I got a kick out of
this article on Seeking Alpha.
The author of this blog advertises his service as "Author of High Dividend Opportunities. The #1 Service for Income Investors and Retirees, 9-10% dividend yield".
This financial writer's audience is a conservative crowd if there ever was one. He certainly has no incentive to promote liberal ideology. He's quite critical of Biden's policies. His article is pretty long, and you might have to register to read the whole thing, so I'll quote the relevant points. Any interpretation of financial markets requires perspective on the economy in general, and so here's his explanation for why we're living in fragile times.
Today, the situation is even more critical. We are just out of a recession with the economy more fragile than in the past decade. Any false move by the Fed or premature hike would throw the economy back into a recession. Furthermore, the Fed has learned the economy can no longer withstand an increase in Fed Fund rates of more than probably 2%. We are no longer in the golden years where the economy can withstand Fed rates of 5% or more.

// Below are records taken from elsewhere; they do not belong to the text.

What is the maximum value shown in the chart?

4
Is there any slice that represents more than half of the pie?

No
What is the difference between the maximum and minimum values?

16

The main, and interrelated, reasons:
An ever-weakening economy due to declining population growth.
A Fed that's re-setting interest rates lower each time there is a market crash.

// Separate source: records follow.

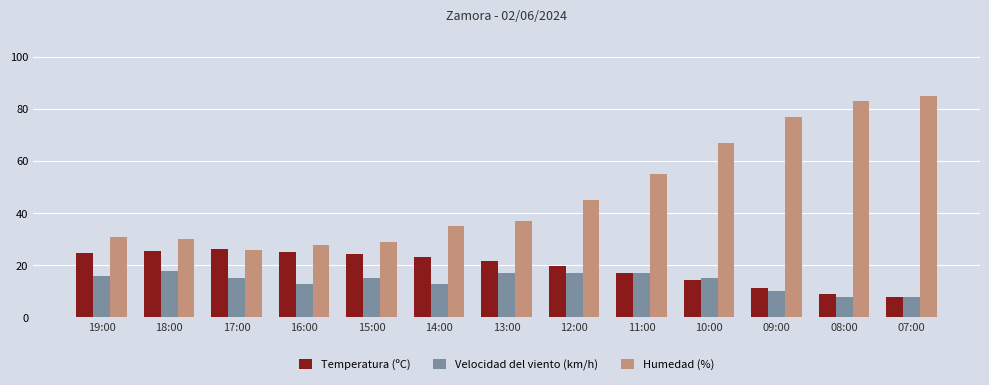

What is the highest value of the Humedad (%) series?

85.0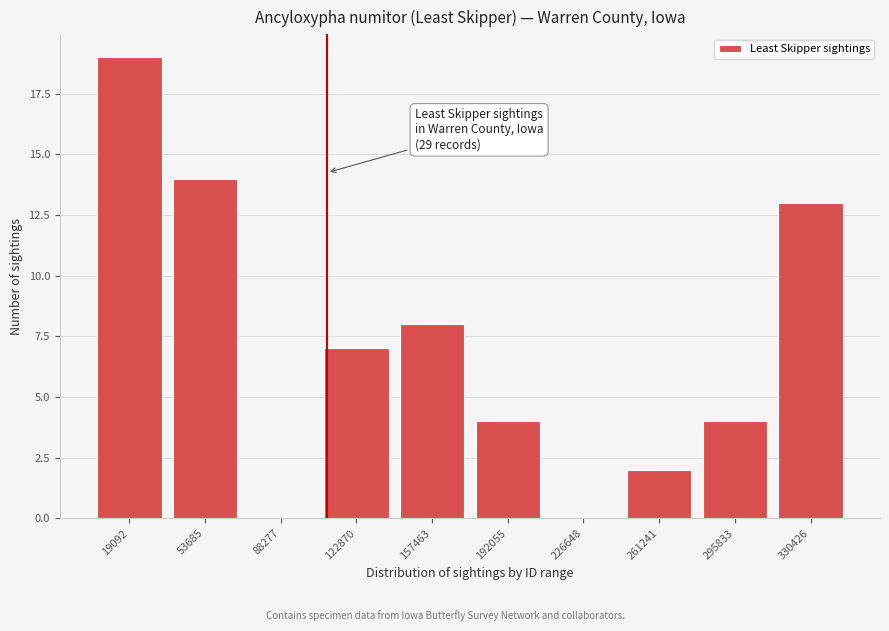

Reading left to right, what are all the values shown in this chart?

19092=19	53685=14	88277=0	122870=7	157463=8	192055=4	226648=0	261241=2	295833=4	330426=13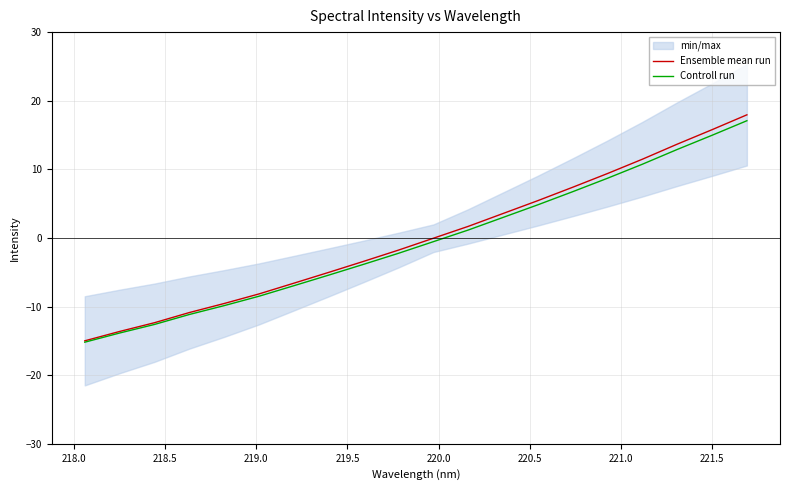

What is the lowest value of the Controll run series?

-15.2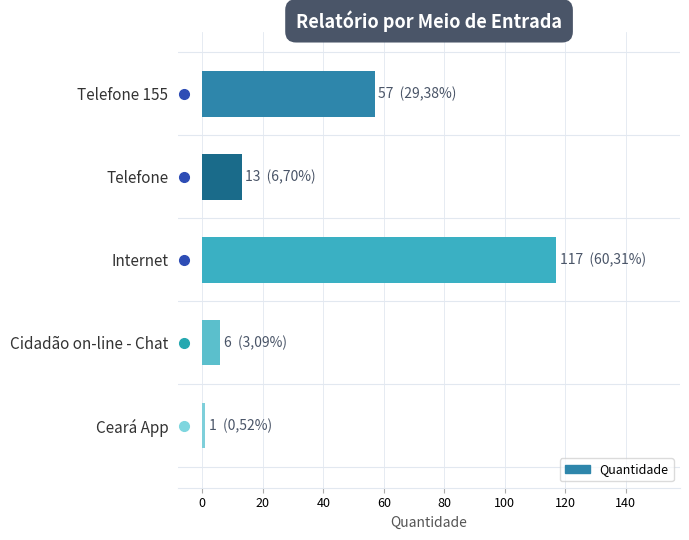

List the labels in order of value, smallest first.

Ceará App, Cidadão on-line - Chat, Telefone, Telefone 155, Internet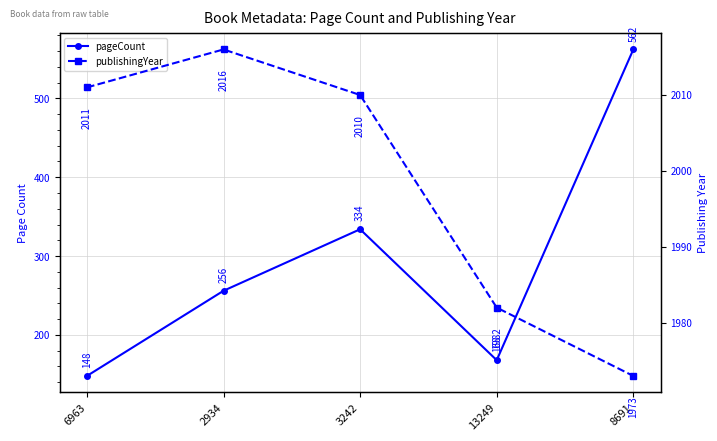

At which category is the sum across all series the highest?

8691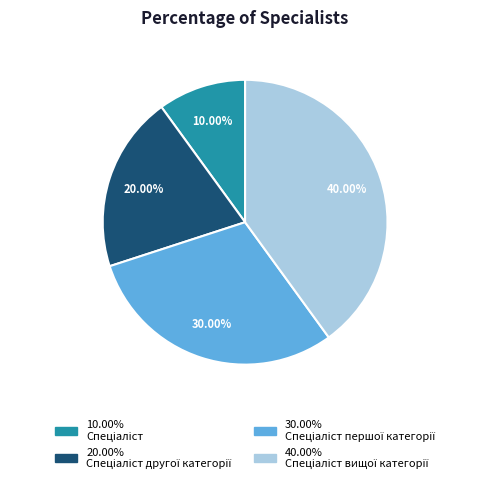

Does any single category account for the majority?

No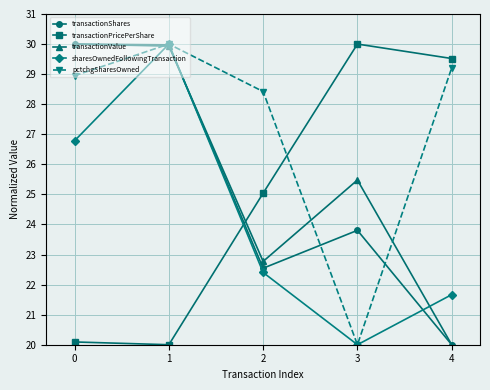

What are all the series names shown in the legend?

transactionShares, transactionPricePerShare, transactionValue, sharesOwnedFollowingTransaction, pctchgSharesOwned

We have been witnessing a secular declining population growth rate in the United States since the 1980s. This has resulted in a more fragile economy that is prone to more recessions.
In fact, during the past decade, the US population grew at the slowest rate since the 1930s (which coincided with the Great Depression), as reported by the Census Bureau in April 2021. It's expected that the U.S. population will grow in 2021 at a rate of only 0.58%. This is about half of the growth rate of the year 2000, which is quite alarming.

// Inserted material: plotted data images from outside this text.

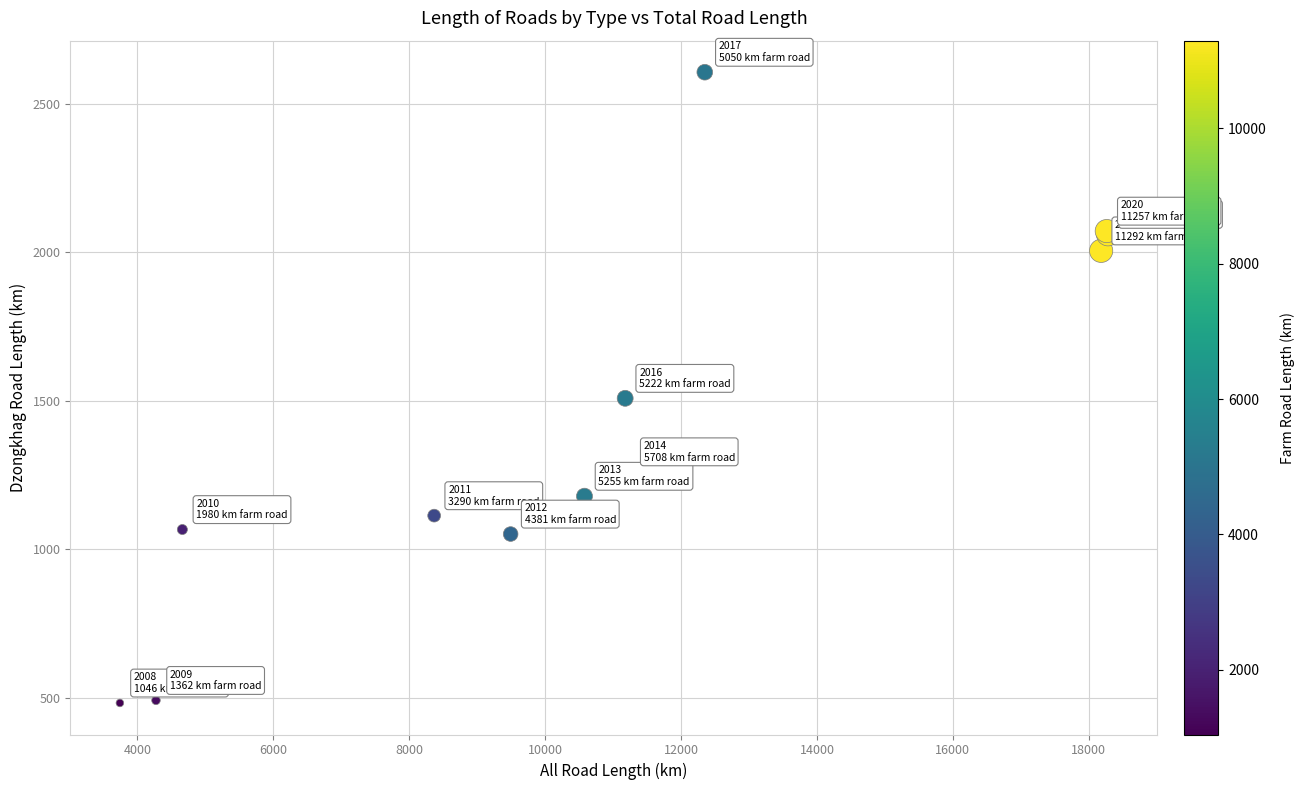

What Y value in the scatter plot is closest to 1544?

1508.0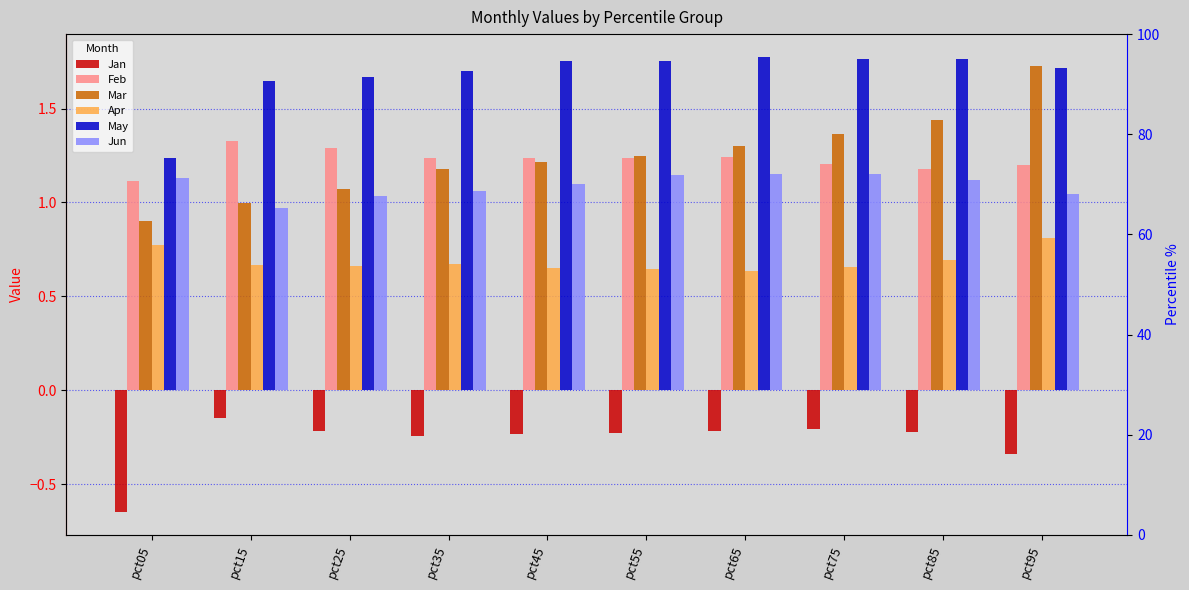

The value of Feb at pct85 is 1.2. True or false?

True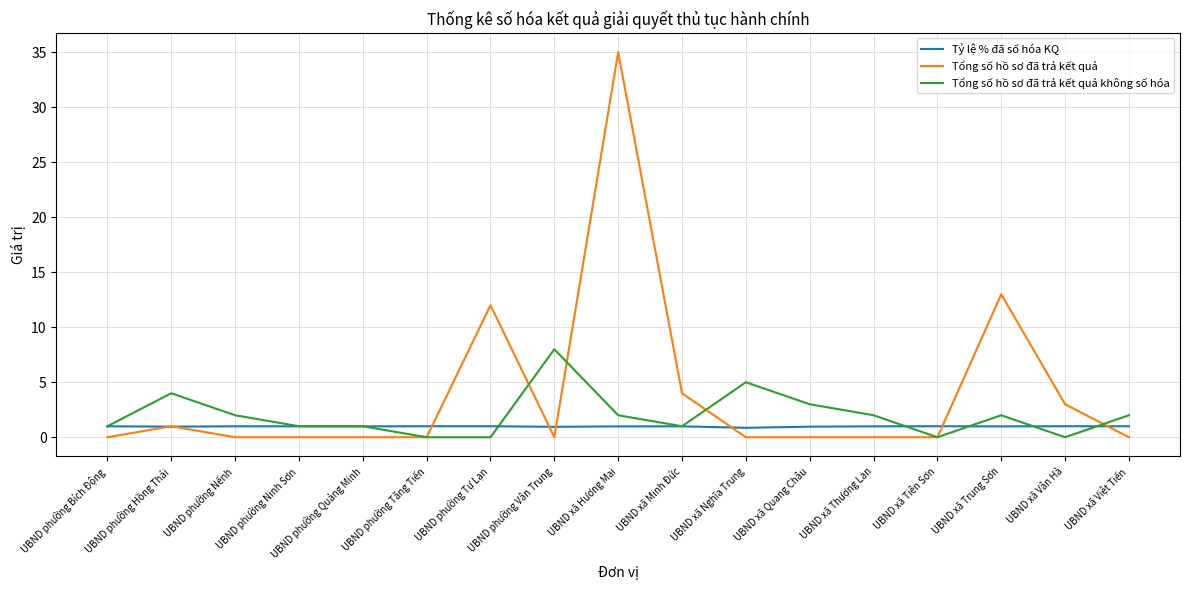

What is the spread (max minus min) of values at UBND xã Quang Châu?

3.0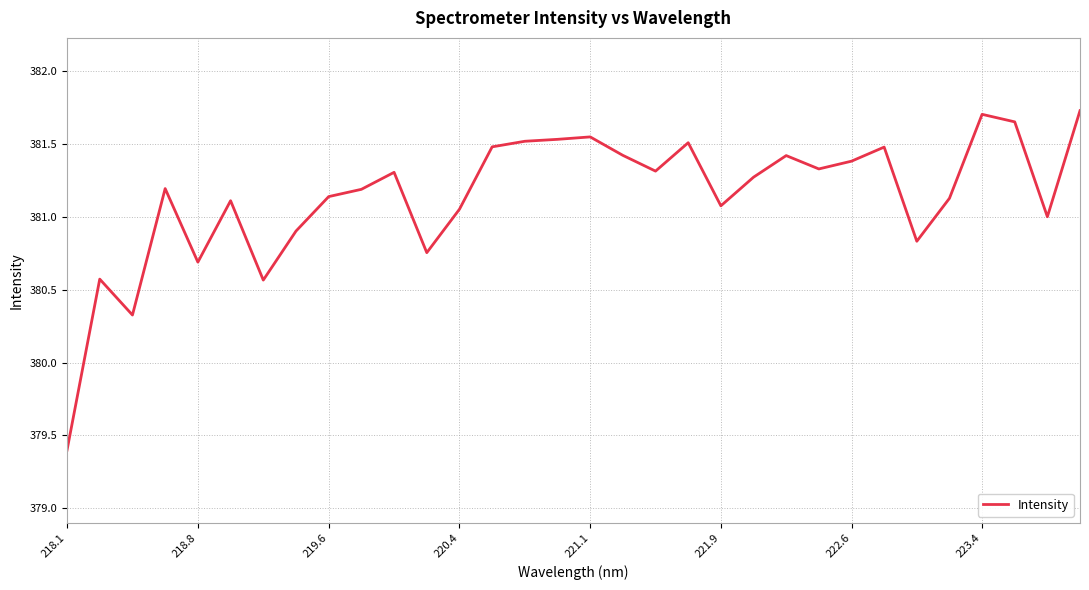

What is the minimum value shown in the chart?

379.4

A growing population is one of the biggest drivers of economic growth. In fact, economic activity is dependent on the number of people available to make things and/or provide services, multiplied by how productive those people are. This means that slower population growth will directly equate to slower economic growth. Lower population growth also will mean lower consumption, and the United States is a consumer-driven economy. Once the economy loses that, it loses its biggest driver and becomes vulnerable to all kinds of small economic shocks.
So, Ajax, unless you and your neighbors are willing to sacrifice and pump out more kids, we're going to need to swing those borders wide open.